● Assignment
Extend the article on defining and documenting system requirements, starting right after its last sentence.

(Beginning of Passage to read)

If I can't quantify it, I push back. I ask: "What does 'fast' mean to you? Give me a number. What happens if it's slower? What's the business impact?"

Sometimes the answer is "I don't know." That's fine. We make an educated guess, document the assumption, and plan to measure and adjust. But we still write down a number. A wrong number is better than no number because it gives us something to test against.

Step 3: Prioritize and Trade Off

Not all requirements are equal. Some are must-haves. Some are nice-to-haves. Some conflict with each other.

I categorize requirements:

Must Have (P0): System doesn't work without these. "Payment processing must be secure and compliant with PCI-DSS." "User data must be encrypted."

Should Have (P1): Important but system can function without them temporarily. "API should respond in under 100ms for 95% of requests."

Nice to Have (P2): Improve experience but not critical. "Dashboard should load in under 1 second."

I also identify conflicts. High availability and low cost conflict. Strong consistency and high performance conflict. Perfect security and developer velocity conflict.

I document the trade-offs explicitly. "We prioritize availability over consistency for the read path, accepting eventual consistency for non-critical data." "We accept higher latency for stronger security in authentication flows."

Step 4: Make Them Testable

A requirement you can't test is a requirement you can't verify. I write requirements as testable assertions.

Instead of: "The system should be fast"

I write: "The /api/users endpoint must respond in under 100ms for 95% of requests, measured over a 24-hour period with production traffic patterns."

That's testable. I can write a load test. I can set up monitoring. I can verify it in production.

I also define how to measure. What tools? What metrics? What's the test environment? What's the acceptance criteria?

Step 5: Document and Communicate

Requirements that live only in my head are useless. I document them. I share them. I make them part of the architecture decision record.

I use a simple format:

Requirement: [Clear statement]
Category: [Performance | Reliability | Security | etc.]
Priority: [P0 | P1 | P2]
Measurement: [How we measure it]
Target: [Specific number or criteria]
Current State: [Where we are now]
Trade-offs: [What we're giving up]

I put these in Confluence, in ADRs, in design docs. I reference them in code reviews. I use them in architecture discussions.

(End of Passage to read)
(Beginning of Data)

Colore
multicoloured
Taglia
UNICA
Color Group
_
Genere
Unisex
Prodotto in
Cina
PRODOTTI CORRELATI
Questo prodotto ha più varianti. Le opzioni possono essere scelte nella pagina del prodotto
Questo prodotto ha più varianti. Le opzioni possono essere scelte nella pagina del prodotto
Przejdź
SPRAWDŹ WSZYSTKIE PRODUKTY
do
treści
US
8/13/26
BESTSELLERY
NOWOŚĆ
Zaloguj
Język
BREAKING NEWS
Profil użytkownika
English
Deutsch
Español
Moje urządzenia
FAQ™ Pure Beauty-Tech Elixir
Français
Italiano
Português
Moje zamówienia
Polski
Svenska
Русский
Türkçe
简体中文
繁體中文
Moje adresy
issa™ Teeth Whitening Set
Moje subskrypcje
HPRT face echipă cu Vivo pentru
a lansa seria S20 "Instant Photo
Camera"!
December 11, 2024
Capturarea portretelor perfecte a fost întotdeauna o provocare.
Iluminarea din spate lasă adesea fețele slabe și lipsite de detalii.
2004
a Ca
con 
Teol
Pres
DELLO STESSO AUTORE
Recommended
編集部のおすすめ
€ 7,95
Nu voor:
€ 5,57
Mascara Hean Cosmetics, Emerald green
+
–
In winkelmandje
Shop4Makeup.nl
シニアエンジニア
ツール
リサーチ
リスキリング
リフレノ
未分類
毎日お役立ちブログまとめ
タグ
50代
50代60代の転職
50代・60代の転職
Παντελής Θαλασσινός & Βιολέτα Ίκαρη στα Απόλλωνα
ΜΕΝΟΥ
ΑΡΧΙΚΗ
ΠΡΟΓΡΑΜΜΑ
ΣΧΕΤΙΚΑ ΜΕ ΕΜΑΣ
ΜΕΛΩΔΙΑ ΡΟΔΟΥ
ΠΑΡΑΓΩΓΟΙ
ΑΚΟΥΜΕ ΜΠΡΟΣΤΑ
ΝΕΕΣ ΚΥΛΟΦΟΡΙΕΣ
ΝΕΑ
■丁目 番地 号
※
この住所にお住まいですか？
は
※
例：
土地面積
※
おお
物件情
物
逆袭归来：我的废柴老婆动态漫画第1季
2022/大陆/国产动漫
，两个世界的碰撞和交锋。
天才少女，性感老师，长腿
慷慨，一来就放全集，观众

(End of Data)

● Exercise response
When someone proposes a change that violates a requirement, I point to the document. "This violates our P95 latency requirement of 100ms. Here's the requirement. How do we address this?"

Real Examples from Production Systems

Let me show you how this works in practice with examples from systems I've built.

Example 1: Payment Processing API

Context: Building a payment processing API at Tipalti. High stakes. Money involved. Compliance required.

Functional Requirements: Process payment requests, validate cards, charge accounts, return results.

Non-Functional Requirements I Defined:

Performance:

• P95 latency: Under 500ms for payment processing
• Throughput: 5,000 transactions per second
• Capacity: Support 100 million transactions per month

Reliability:

• Availability: 99.99% (52 minutes downtime per year)
• RTO: 5 minutes (recover from failure in 5 minutes)
• RPO: 0 (zero data loss)
• Error rate: Under 0.01% (1 in 10,000 transactions)

Security:

• PCI-DSS Level 1 compliance (required for payment processing)
• TLS 1.3 for all communication
• AES-256 encryption at rest for card data
• Tokenization for card numbers (never store full numbers)
• Audit logging for all payment operations

Operational:

• Deployments: Zero-downtime, canary deployments
• Monitoring: Real-time alerts for error rate spikes, latency degradation
• Observability: Full request tracing, payment flow visibility

Trade-offs Made:

• Chose strong consistency over high performance (money is involved, we need ACID transactions)
• Chose higher cost (redundant infrastructure) over lower availability
• Chose slower development velocity (compliance overhead) over faster feature delivery

These requirements drove architecture decisions: PostgreSQL for ACID guarantees, Redis for caching with careful invalidation, multiple data centers for redundancy, comprehensive monitoring and alerting.

Example 2: Content Delivery System

Context: Building a content delivery system for a media company. High traffic, global users, large files.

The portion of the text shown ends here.